| PROBLEM DETAILS |
Where the records below begin, start copying, and stop after the line that contains "無料期間は入会日から14日間となります。"; reproduce every line exactly but omit pictures.

--- START ---

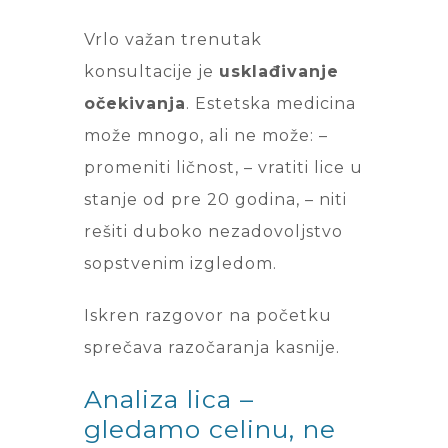
Vrlo važan trenutak
konsultacije je
usklađivanje
očekivanja
. Estetska medicina
može mnogo, ali ne može: –
promeniti ličnost, – vratiti lice u
stanje od pre 20 godina, – niti
rešiti duboko nezadovoljstvo
sopstvenim izgledom.
Iskren razgovor na početku
sprečava razočaranja kasnije.
Analiza lica –
gledamo celinu, ne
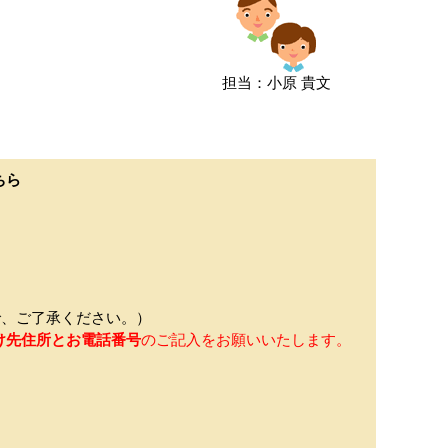
担当：小原 貴文
ちら
、ご了承ください。）
け先住所とお電話番号
のご記入をお願いいたします。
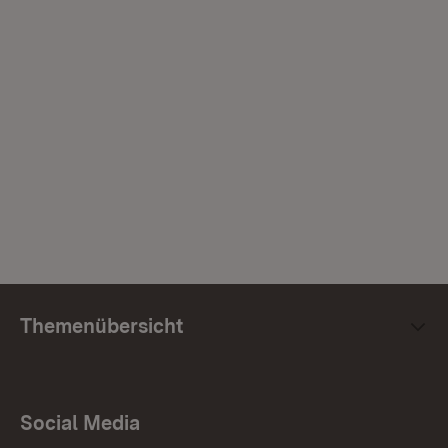
Themenübersicht
Social Media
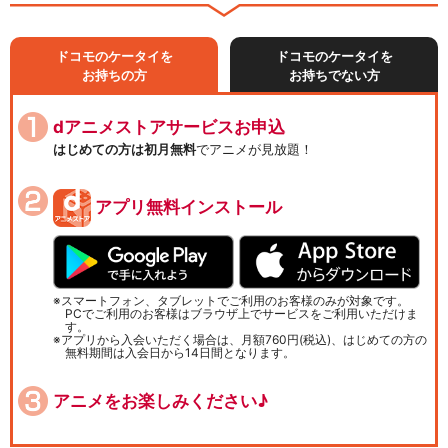
ドコモのケータイを
ドコモのケータイを
お持ちの方
お持ちでない方
dアニメストアサービスお申込
はじめての方は初月無料
でアニメが見放題！
アプリ無料インストール
スマートフォン、タブレットでご利用のお客様のみが対象です。
PCでご利用のお客様はブラウザ上でサービスをご利用いただけま
す。
アプリから入会いただく場合は、月額760円(税込)、はじめての方の
無料期間は入会日から14日間となります。
アニメをお楽しみください♪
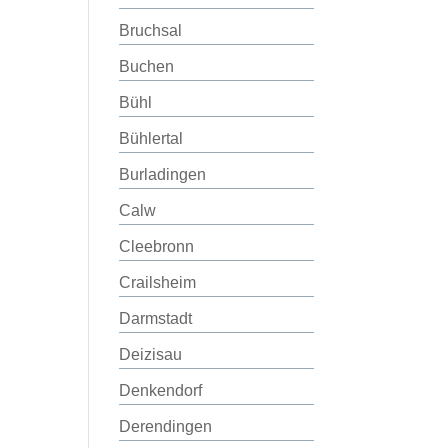
Bruchsal
Buchen
Bühl
Bühlertal
Burladingen
Calw
Cleebronn
Crailsheim
Darmstadt
Deizisau
Denkendorf
Derendingen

--- END ---

| WRITTEN SOLUTION |
Vrlo važan trenutak
konsultacije je
usklađivanje
očekivanja
. Estetska medicina
može mnogo, ali ne može: –
promeniti ličnost, – vratiti lice u
stanje od pre 20 godina, – niti
rešiti duboko nezadovoljstvo
sopstvenim izgledom.
Iskren razgovor na početku
sprečava razočaranja kasnije.
Analiza lica –
gledamo celinu, ne
担当：小原 貴文
ちら
、ご了承ください。）
け先住所とお電話番号
のご記入をお願いいたします。
Themenübersicht
Social Media
ドコモのケータイを
ドコモのケータイを
お持ちの方
お持ちでない方
dアニメストアサービスお申込
はじめての方は初月無料
でアニメが見放題！
アプリ無料インストール
スマートフォン、タブレットでご利用のお客様のみが対象です。
PCでご利用のお客様はブラウザ上でサービスをご利用いただけま
す。
アプリから入会いただく場合は、月額760円(税込)、はじめての方の
無料期間は入会日から14日間となります。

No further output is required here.